BACKGROUND: Intraoperative mortality is now rare, but death within 30 days of surgery remains surprisingly common. Perioperative myocardial infarction is associated with a remarkably high mortality. There are strong associations between hypotension and myocardial injury, myocardial infarction, renal injury, and death. Perioperative arterial blood pressure management was thus the basis of a Perioperative Quality Initiative consensus-building conference held in London in July 2017. METHODS: The meeting featured a modified Delphi process in which groups addressed various aspects of perioperative arterial pressure.

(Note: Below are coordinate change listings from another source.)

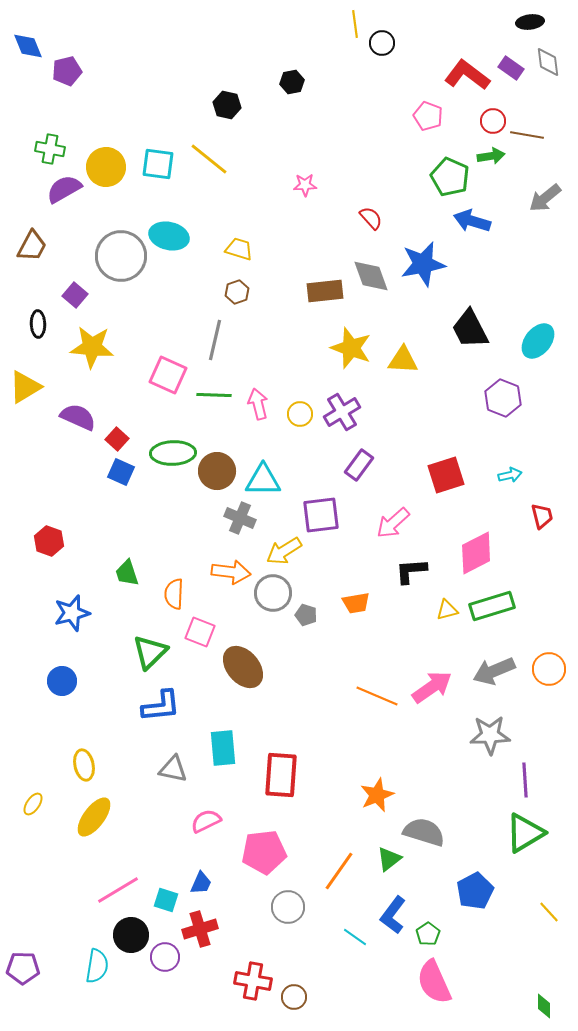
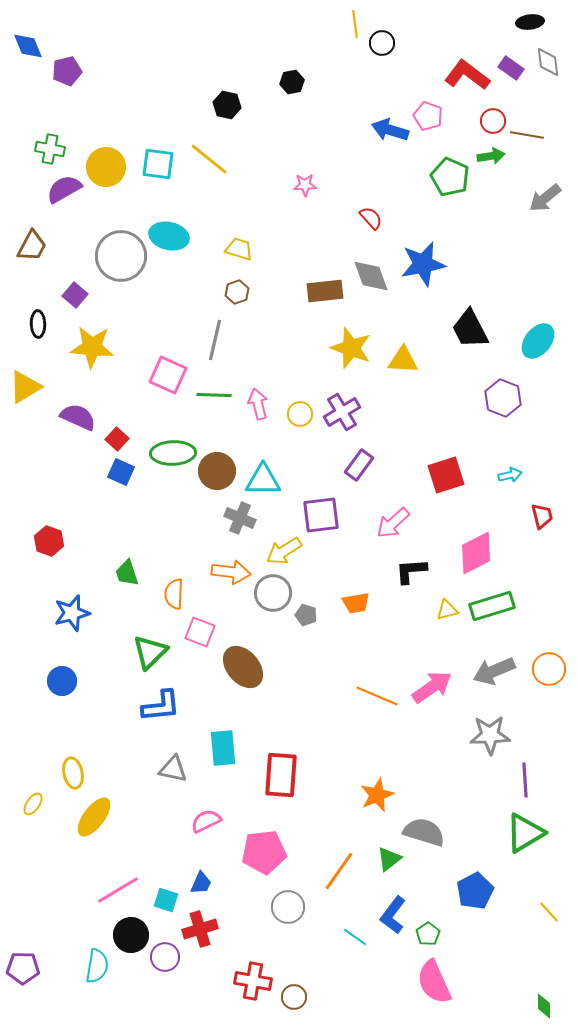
blue arrow at (472, 221): moved 82 px left, 91 px up
yellow ellipse at (84, 765): moved 11 px left, 8 px down
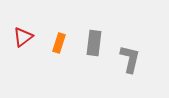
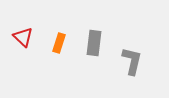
red triangle: rotated 40 degrees counterclockwise
gray L-shape: moved 2 px right, 2 px down
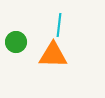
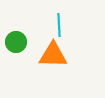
cyan line: rotated 10 degrees counterclockwise
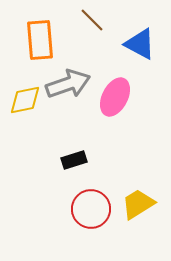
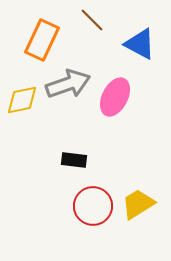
orange rectangle: moved 2 px right; rotated 30 degrees clockwise
yellow diamond: moved 3 px left
black rectangle: rotated 25 degrees clockwise
red circle: moved 2 px right, 3 px up
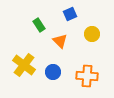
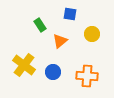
blue square: rotated 32 degrees clockwise
green rectangle: moved 1 px right
orange triangle: rotated 35 degrees clockwise
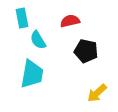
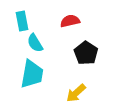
cyan rectangle: moved 3 px down
cyan semicircle: moved 3 px left, 3 px down
black pentagon: moved 2 px down; rotated 20 degrees clockwise
yellow arrow: moved 21 px left
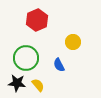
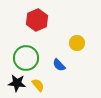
yellow circle: moved 4 px right, 1 px down
blue semicircle: rotated 16 degrees counterclockwise
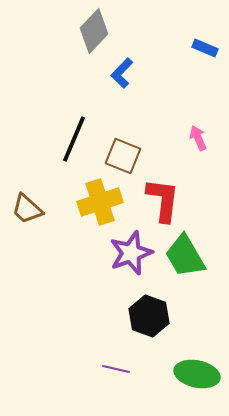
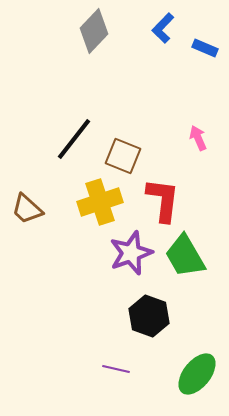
blue L-shape: moved 41 px right, 45 px up
black line: rotated 15 degrees clockwise
green ellipse: rotated 63 degrees counterclockwise
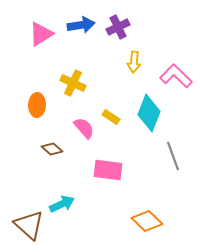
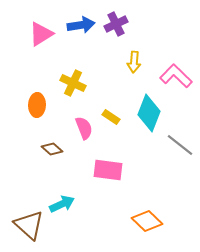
purple cross: moved 2 px left, 3 px up
pink semicircle: rotated 20 degrees clockwise
gray line: moved 7 px right, 11 px up; rotated 32 degrees counterclockwise
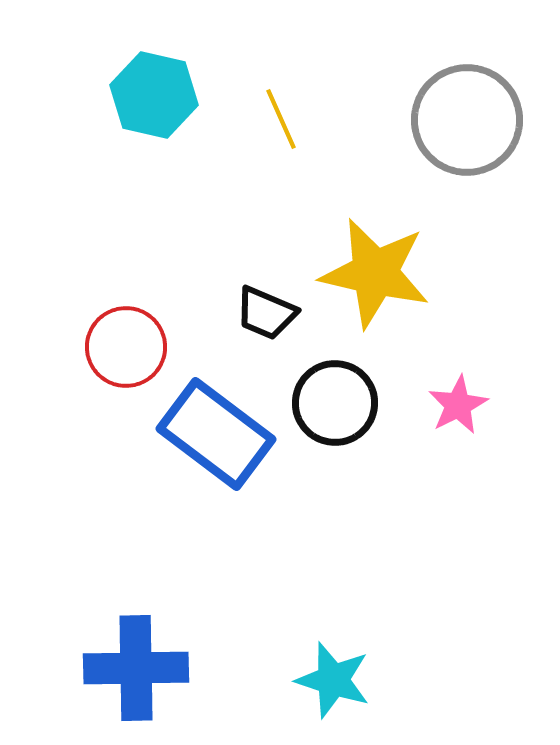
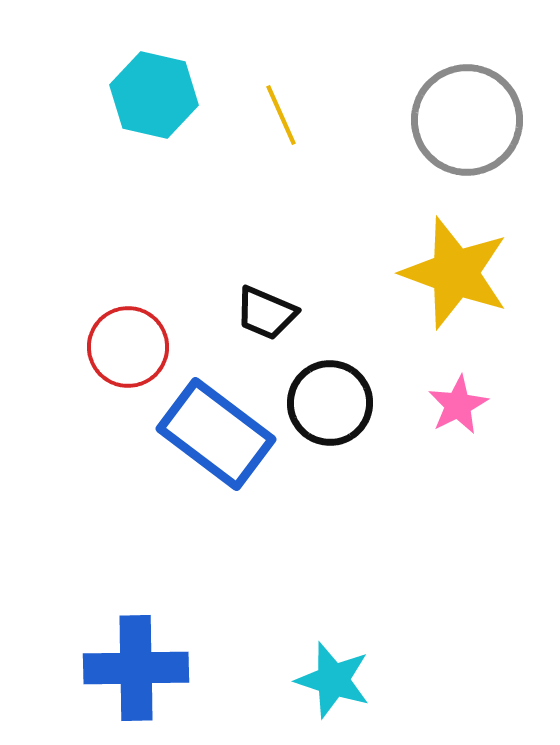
yellow line: moved 4 px up
yellow star: moved 80 px right; rotated 7 degrees clockwise
red circle: moved 2 px right
black circle: moved 5 px left
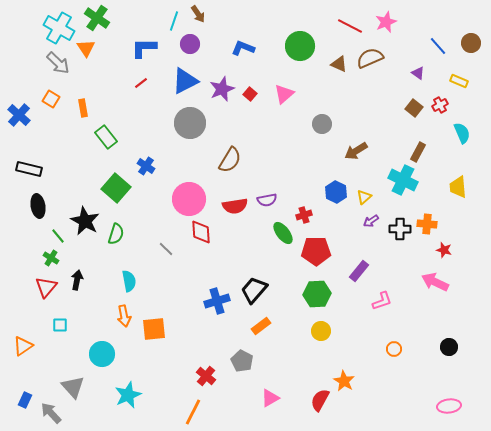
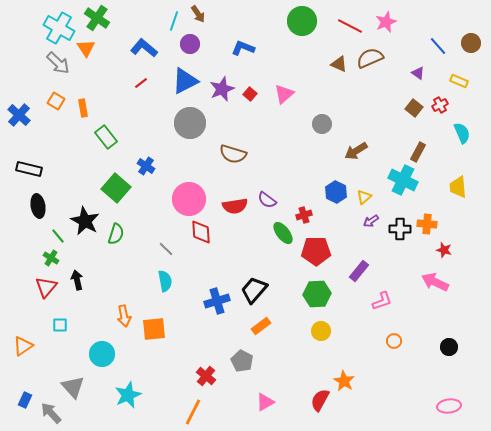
green circle at (300, 46): moved 2 px right, 25 px up
blue L-shape at (144, 48): rotated 40 degrees clockwise
orange square at (51, 99): moved 5 px right, 2 px down
brown semicircle at (230, 160): moved 3 px right, 6 px up; rotated 76 degrees clockwise
purple semicircle at (267, 200): rotated 48 degrees clockwise
black arrow at (77, 280): rotated 24 degrees counterclockwise
cyan semicircle at (129, 281): moved 36 px right
orange circle at (394, 349): moved 8 px up
pink triangle at (270, 398): moved 5 px left, 4 px down
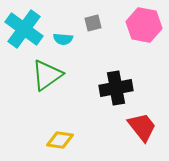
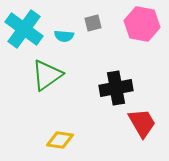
pink hexagon: moved 2 px left, 1 px up
cyan semicircle: moved 1 px right, 3 px up
red trapezoid: moved 4 px up; rotated 8 degrees clockwise
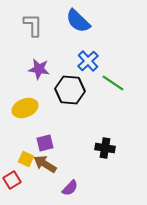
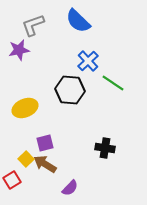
gray L-shape: rotated 110 degrees counterclockwise
purple star: moved 20 px left, 19 px up; rotated 20 degrees counterclockwise
yellow square: rotated 21 degrees clockwise
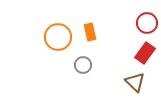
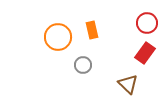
orange rectangle: moved 2 px right, 2 px up
brown triangle: moved 7 px left, 2 px down
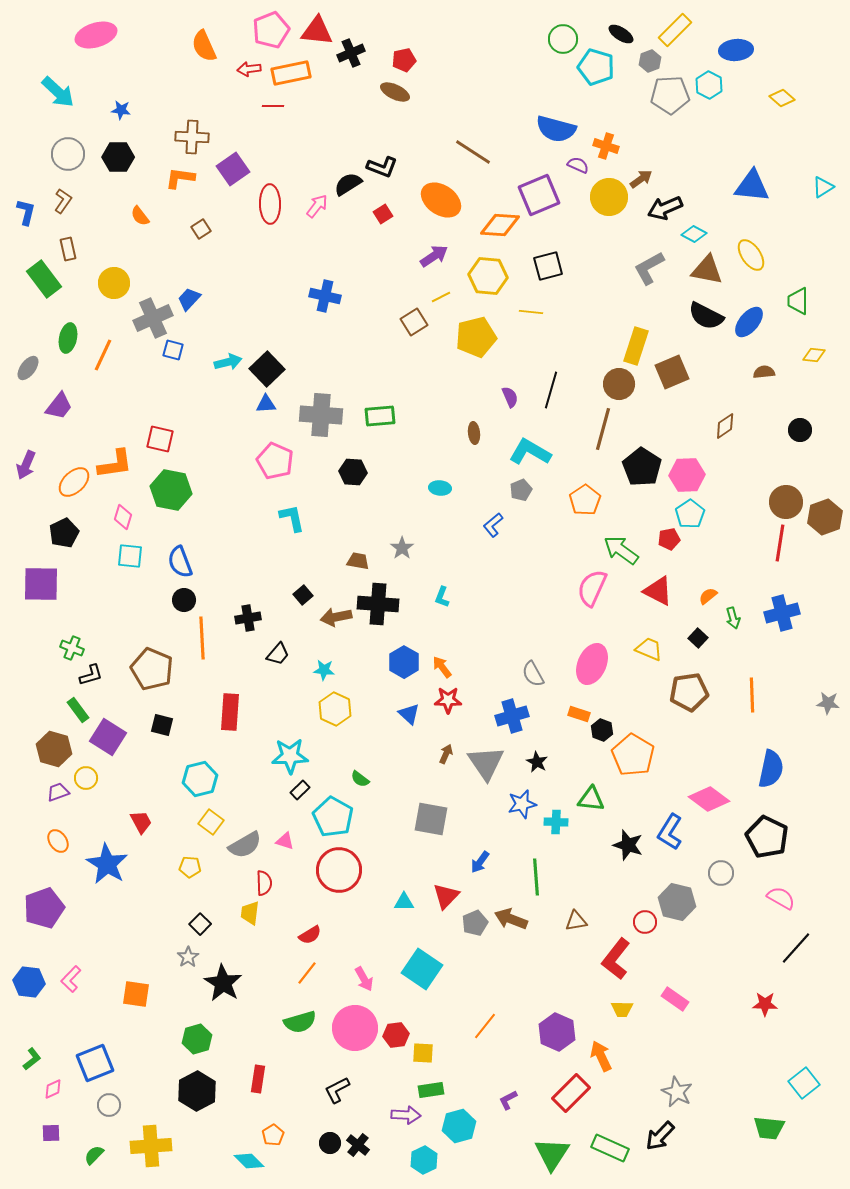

RESULTS: Three consensus statements on intraoperative blood pressure were established. 1) Intraoperative mean arterial pressures below 60-70 mm Hg are associated with myocardial injury, acute kidney injury, and death. Injury is a function of hypotension severity and duration. 2) For adult non-cardiac surgical patients, there is insufficient evidence to recommend a general upper limit of arterial pressure at which therapy should be initiated, although pressures above 160 mm Hg have been associated with myocardial injury and infarction. 3) During cardiac surgery, intraoperative systolic arterial pressure above 140 mm Hg is associated with increased 30 day mortality. Injury is a function of arterial pressure severity and duration. CONCLUSIONS: There is increasing evidence that even brief durations of systolic arterial pressure <100 mm Hg and mean arterial pressure <60-70 mm Hg are harmful during non-cardiac surgery.